> _TÂCHES À RÉALISER_:
1. Réécrivez, dans les lectures bibliques du 18 mars 2023, le passage allant de "18 mars 2023" jusqu'à "arrose la terre.", en remplaçant "la pluie" par "la neige".
2. Prolongez, s'il vous plaît, les lectures bibliques du 18 mars 2023 à partir de leur dernière phrase.

> _EXTRAIT DE PAGE_:
►
18 mars 2023
N'avoir que Dieu seul !
LIVRE DU PROPHÈTE OSÉE (6, 1-6)
Venez, retournons vers le Seigneur !
il a blessé, mais il nous guérira ;
il a frappé, mais il nous soignera.
Après deux jours, il nous rendra la vie ;
il nous relèvera le troisième jour :
alors, nous vivrons devant sa face.
Efforçons-nous de connaître le Seigneur :
son lever est aussi sûr que l’aurore ;
il nous viendra comme la pluie,
l’ondée qui arrose la terre.
– Que ferai-je de toi, Éphraïm ?
Que ferai-je de toi, Juda ?
Votre fidélité, une brume du matin,
une rosée d’aurore qui s’en va.
Voilà pourquoi j’ai frappé par mes prophètes,
donné la mort par les paroles de ma bouche :
mon jugement jaillit comme la lumière.
Je veux la fidélité, non le sacrifice,
la connaissance de Dieu plus que les holocaustes.
ÉVANGILE DE JÉSUS CHRIST SELON SAINT LUC (18, 9-14)
En ce temps-là, à l’adresse de certains qui étaient convaincus d’être justes et qui méprisaient les autres, Jésus dit la parabole que voici : « Deux hommes montèrent au Temple pour prier. L’un était pharisien, et l’autre, publicain (c’est-à-dire un collecteur d’impôts). Le pharisien se tenait debout et priait en lui-même : “Mon Dieu, je te rends grâce parce que je ne suis pas comme les autres hommes – ils sont voleurs, injustes, adultères –, ou encore comme ce publicain. Je jeûne deux fois par semaine et je verse le dixième de tout ce que je gagne.”
Le publicain, lui, se tenait à distance et n’osait même pas lever les yeux vers le ciel ; mais il se frappait la poitrine, en disant : “Mon Dieu, montre-toi favorable au pécheur que je suis !” Je vous le déclare : quand ce dernier redescendit dans sa maison, c’est lui qui était devenu un homme juste, plutôt que l’autre.
Qui s’élève sera abaissé ; qui s’abaisse sera élevé. »
◄
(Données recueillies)
►
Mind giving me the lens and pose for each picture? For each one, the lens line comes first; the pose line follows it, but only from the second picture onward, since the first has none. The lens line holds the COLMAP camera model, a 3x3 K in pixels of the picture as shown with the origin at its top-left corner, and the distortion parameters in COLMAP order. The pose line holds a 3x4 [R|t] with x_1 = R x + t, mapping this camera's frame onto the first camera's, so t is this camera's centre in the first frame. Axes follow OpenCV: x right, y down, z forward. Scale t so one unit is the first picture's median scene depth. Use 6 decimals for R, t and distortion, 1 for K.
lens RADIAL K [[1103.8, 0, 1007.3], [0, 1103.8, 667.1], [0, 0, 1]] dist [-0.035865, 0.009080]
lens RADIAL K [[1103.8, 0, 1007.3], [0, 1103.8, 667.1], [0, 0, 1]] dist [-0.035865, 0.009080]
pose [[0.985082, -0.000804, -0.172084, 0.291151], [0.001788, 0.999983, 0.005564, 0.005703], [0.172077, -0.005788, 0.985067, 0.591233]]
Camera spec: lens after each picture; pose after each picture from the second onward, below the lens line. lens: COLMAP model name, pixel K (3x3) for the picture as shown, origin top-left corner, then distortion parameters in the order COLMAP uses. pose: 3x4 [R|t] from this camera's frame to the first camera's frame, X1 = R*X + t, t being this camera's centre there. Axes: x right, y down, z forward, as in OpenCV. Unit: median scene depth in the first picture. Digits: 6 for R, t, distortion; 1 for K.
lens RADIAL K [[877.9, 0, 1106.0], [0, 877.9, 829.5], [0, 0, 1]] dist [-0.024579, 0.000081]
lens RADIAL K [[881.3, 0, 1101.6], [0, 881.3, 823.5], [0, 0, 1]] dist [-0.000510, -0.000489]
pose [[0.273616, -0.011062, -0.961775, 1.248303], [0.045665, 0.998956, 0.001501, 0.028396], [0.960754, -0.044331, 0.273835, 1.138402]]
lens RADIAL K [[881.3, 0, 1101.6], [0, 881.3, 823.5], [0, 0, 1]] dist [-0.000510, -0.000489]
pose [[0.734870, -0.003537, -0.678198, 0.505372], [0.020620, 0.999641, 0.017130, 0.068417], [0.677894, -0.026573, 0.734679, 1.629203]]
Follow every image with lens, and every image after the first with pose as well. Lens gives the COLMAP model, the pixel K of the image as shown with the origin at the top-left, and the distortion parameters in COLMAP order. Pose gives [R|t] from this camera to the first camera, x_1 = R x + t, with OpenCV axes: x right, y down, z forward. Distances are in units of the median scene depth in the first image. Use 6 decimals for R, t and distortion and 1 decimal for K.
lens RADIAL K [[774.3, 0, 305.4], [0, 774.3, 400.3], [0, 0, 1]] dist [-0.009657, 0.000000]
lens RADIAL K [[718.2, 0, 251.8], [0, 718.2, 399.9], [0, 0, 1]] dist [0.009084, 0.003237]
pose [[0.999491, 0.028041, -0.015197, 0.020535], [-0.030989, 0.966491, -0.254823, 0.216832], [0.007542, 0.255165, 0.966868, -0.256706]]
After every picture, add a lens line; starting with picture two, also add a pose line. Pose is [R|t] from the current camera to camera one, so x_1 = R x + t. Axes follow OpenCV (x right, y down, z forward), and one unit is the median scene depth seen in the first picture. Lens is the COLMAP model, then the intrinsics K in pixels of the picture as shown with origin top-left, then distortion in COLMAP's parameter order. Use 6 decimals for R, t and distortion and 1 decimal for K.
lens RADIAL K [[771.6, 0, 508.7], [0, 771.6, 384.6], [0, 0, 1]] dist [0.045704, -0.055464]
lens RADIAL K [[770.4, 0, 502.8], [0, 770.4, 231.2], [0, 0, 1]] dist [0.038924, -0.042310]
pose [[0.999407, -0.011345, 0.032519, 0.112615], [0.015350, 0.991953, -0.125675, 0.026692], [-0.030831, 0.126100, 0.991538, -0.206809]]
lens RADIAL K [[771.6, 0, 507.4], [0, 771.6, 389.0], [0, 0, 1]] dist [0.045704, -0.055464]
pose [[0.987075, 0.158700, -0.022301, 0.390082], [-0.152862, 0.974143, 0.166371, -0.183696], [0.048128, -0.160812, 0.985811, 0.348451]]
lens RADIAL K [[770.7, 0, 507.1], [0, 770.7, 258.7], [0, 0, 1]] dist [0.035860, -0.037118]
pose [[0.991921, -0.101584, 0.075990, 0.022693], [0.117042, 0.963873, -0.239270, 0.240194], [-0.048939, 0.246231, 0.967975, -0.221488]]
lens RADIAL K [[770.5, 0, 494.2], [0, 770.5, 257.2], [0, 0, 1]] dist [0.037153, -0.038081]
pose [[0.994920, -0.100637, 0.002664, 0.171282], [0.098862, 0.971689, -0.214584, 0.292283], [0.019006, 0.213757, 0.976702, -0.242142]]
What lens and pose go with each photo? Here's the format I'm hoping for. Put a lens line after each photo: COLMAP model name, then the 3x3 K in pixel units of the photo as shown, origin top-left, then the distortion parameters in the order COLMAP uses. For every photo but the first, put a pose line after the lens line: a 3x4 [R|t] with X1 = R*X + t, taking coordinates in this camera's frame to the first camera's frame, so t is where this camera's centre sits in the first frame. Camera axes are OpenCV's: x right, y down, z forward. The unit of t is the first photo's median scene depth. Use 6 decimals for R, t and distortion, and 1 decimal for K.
◄
> _RÉPONSES PAR TÂCHE_:
1.
18 mars 2023
N'avoir que Dieu seul !
LIVRE DU PROPHÈTE OSÉE (6, 1-6)
Venez, retournons vers le Seigneur !
il a blessé, mais il nous guérira ;
il a frappé, mais il nous soignera.
Après deux jours, il nous rendra la vie ;
il nous relèvera le troisième jour :
alors, nous vivrons devant sa face.
Efforçons-nous de connaître le Seigneur :
son lever est aussi sûr que l’aurore ;
il nous viendra comme la neige,
l’ondée qui arrose la terre.

2.
Homélie
Il s’agit d’une des paraboles les plus déconcertantes de Jésus. Un pharisien pieux et un publicain malhonnête montent au temple pour prier. Comment Dieu réagira-t-il face à deux personnes de vie morale et religieuse si opposées ? Le pharisien prie debout, en sécurité et sans crainte. Sa conscience ne l’accuse pas. Fait décisif, il n’est pas hypocrite. Ce qu’il dit est absolument vrai. Avec toute franchise, il sait qu’il a toujours respecté fidèlement la loi. Il ne s’attribue aucun mérite à lui-même : il remercie tout à Dieu. Qui d’autre serait plus juste que cet homme ?
Le publicain, à son tour, se retire dans un coin. Il ne se sent pas à l’aise dans ce lieu saint. Il n’est pas chez lui. Il n’ose même pas lever les yeux. Il frappe sa poitrine et reconnaît ses limites. Il ne promet rien. Différemment de l’histoire de Zachée, par exemple, le publicain ne cogite ni quitter son emploi ni rendre ce qu’il avait volé. Il ne peut pas changer sa vie. Il n’a qu’à s’abandonner à la miséricorde divine. Personne ne peut être à sa place. Il est seul. Et tout cela, c’est sa faute.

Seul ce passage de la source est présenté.